§ PROBLEM: Once the pictures are set aside, reproduce the entries below exactly.

[Collection entries]
================================

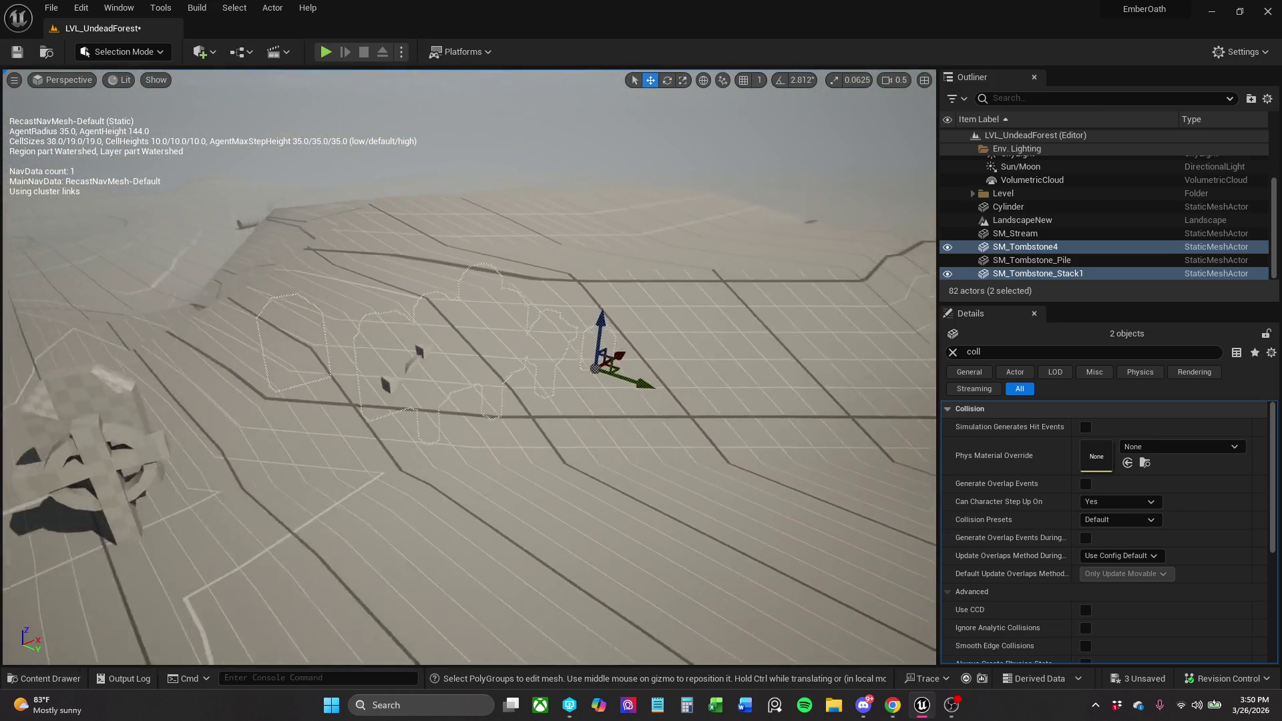
scroll(579, 332, down, 2)
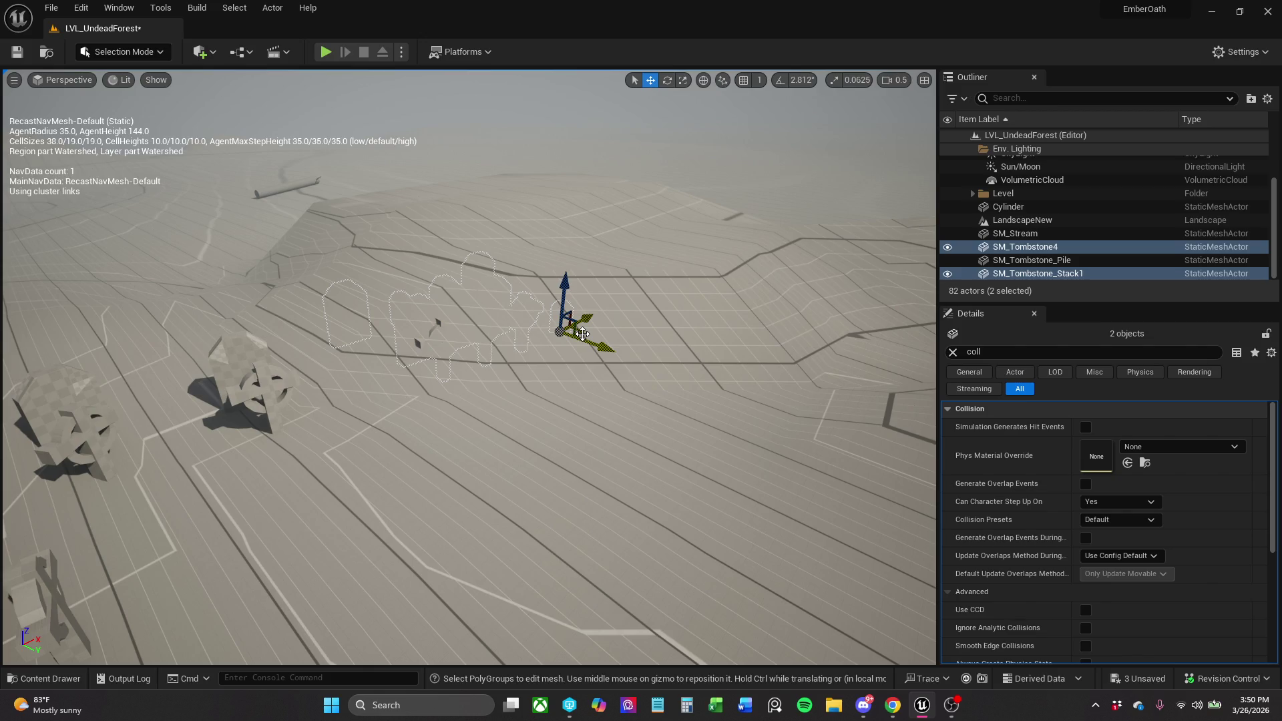
Move both selected tombstones to the right and adjust their height.
mouse_move(660, 376)
mouse_down()
mouse_move(801, 366)
mouse_move(894, 380)
mouse_up()
key(f)
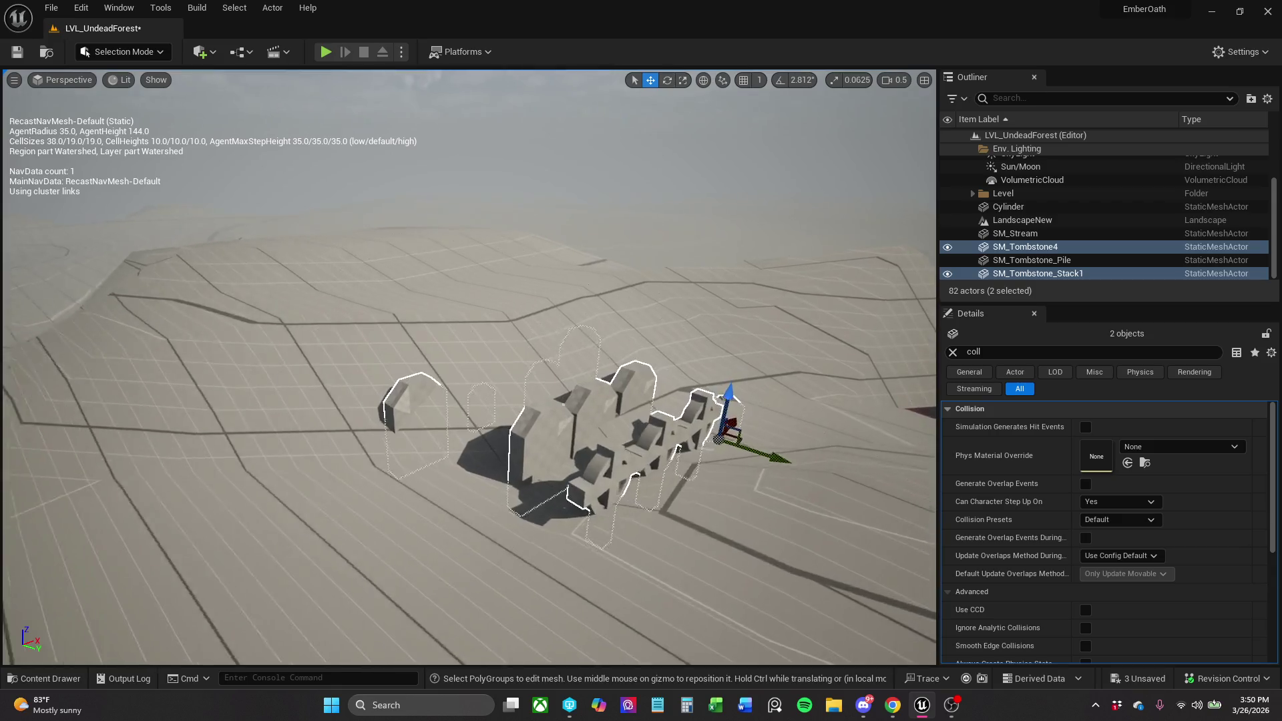
drag(617, 429, 618, 380)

================================

§ SOLUTION FOR THIS PROBLEM:
scroll(579, 332, down, 2)
Move both selected tombstones to the right and adjust their height.
mouse_move(660, 376)
mouse_down()
mouse_move(801, 366)
mouse_move(894, 380)
mouse_up()
key(f)
drag(617, 429, 618, 380)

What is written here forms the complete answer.